The suburb has a sunday league football club, AFC Meole Brace, who currently compete in the Shrewsbury & District Sunday League. They play home games at Church Road.

The New Meadow (aka Croud Meadow), the home ground of Shrewsbury Town F.C., is located just to the east of the suburb.

==Notable residents==
- Thomas Barker (fishing guide) (fl.1591-1651), author of The Arte of Angling, was born at Meole Brace, then called by him Bracemeol.
- Edward Bather (1779-1847), later Archdeacon of Salop, was Vicar of Meole Brace from 1804 until his death there.
- Thomas Bucknall Lloyd (1824-1896), later Archdeacon of Salop, was Vicar of Meole Brace 1851–1854.
- Lucy Elizabeth Bather (1830-1864), writer for children as 'Aunt Lucy', lived at Meole Brace from her marriage in 1860 and died at Meole Brace Hall.
- Henry Bather (1832-1905), later Archdeacon of Ludlow, was Vicar of Meole Brace 1858–1897.

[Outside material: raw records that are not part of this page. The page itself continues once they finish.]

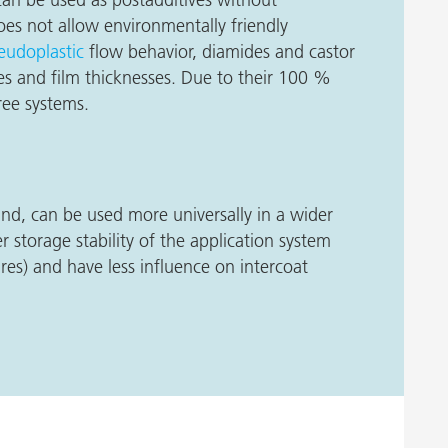
oes not allow environmentally friendly
eudoplastic
flow behavior, diamides and castor
ties and film thicknesses. Due to their 100 %
free systems.
nd, can be used more universally in a wider
r storage stability of the application system
res) and have less influence on intercoat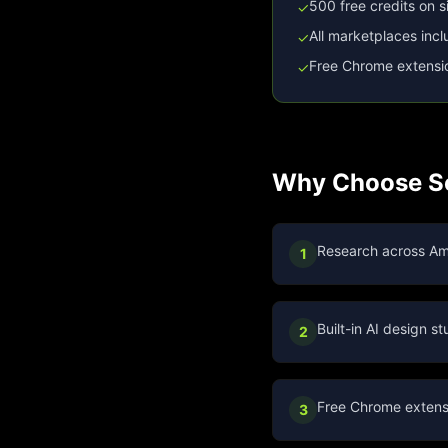
500 free credits on 
✓
All marketplaces inc
✓
Free Chrome extensi
✓
Why Choose Se
Research across Am
1
Built-in AI design 
2
Free Chrome extensi
3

- James Cosmo Melvill (naturalist) (1845-1929) lived at Meole Brace Hall from 1904 to his death.
- William Bather (1861-1939) born at Meole Brace, first-class cricketer, later clergyman who was Vicar of Meole Brace 1897-1930.

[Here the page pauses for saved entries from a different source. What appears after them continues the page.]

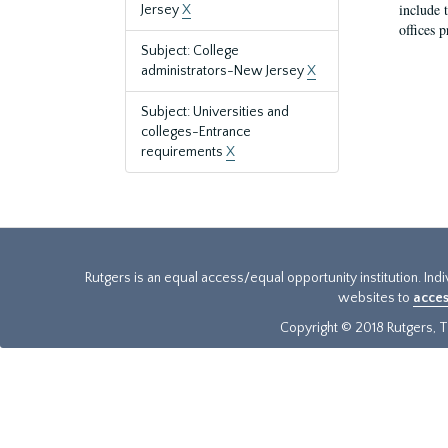
include t
Jersey
X
offices p
Subject: College
administrators-New Jersey
X
Subject: Universities and
colleges-Entrance
requirements
X
Rutgers is an equal access/equal opportunity institution. Ind
websites to
acces
Copyright © 2018 Rutgers, Th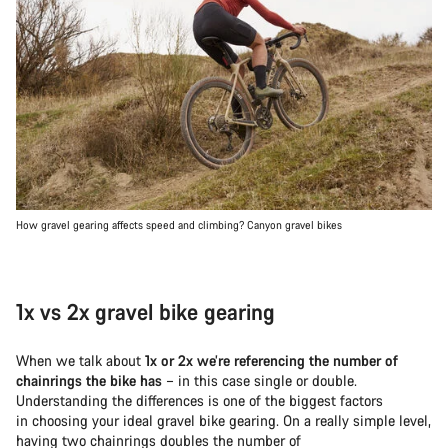
How gravel gearing affects speed and climbing? Canyon gravel bikes
1x vs 2x gravel bike gearing
When we talk about
1x or 2x we’re referencing the number of
chainrings the bike has
– in this case single or double.
Understanding the differences is one of the biggest factors
in choosing your ideal gravel bike gearing. On a really simple level,
having two chainrings doubles the number of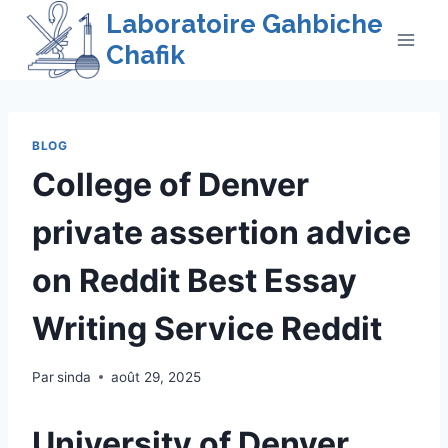
Skip
Laboratoire Gahbiche
to
Chafik
content
BLOG
College of Denver
private assertion advice
on Reddit Best Essay
Writing Service Reddit
Par
sinda
août 29, 2025
University of Denver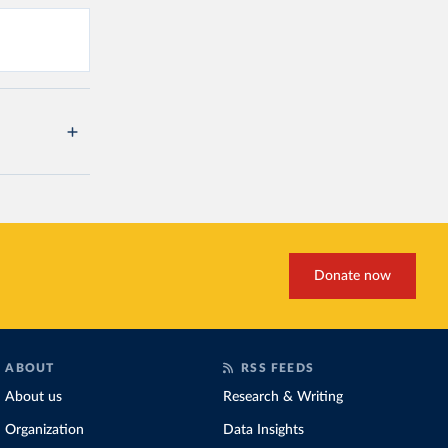
Donate now
ABOUT
RSS FEEDS
About us
Research & Writing
Organization
Data Insights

- Mary Webb (1881-1927), poet and novelist, lived at Meole Brace from 1902 to her marriage in 1912.
- Lady Joan Dunn (1918-2018), one of first women to work for MI6, died a resident at Maesbrook care home in Meole Brace.
- Leon Leuty (1920-1955) born at Meole Brace, professional footballer notably for Derby County and Notts County.

==Literature==
Meole Brace is mentioned in The Cadfael Chronicles.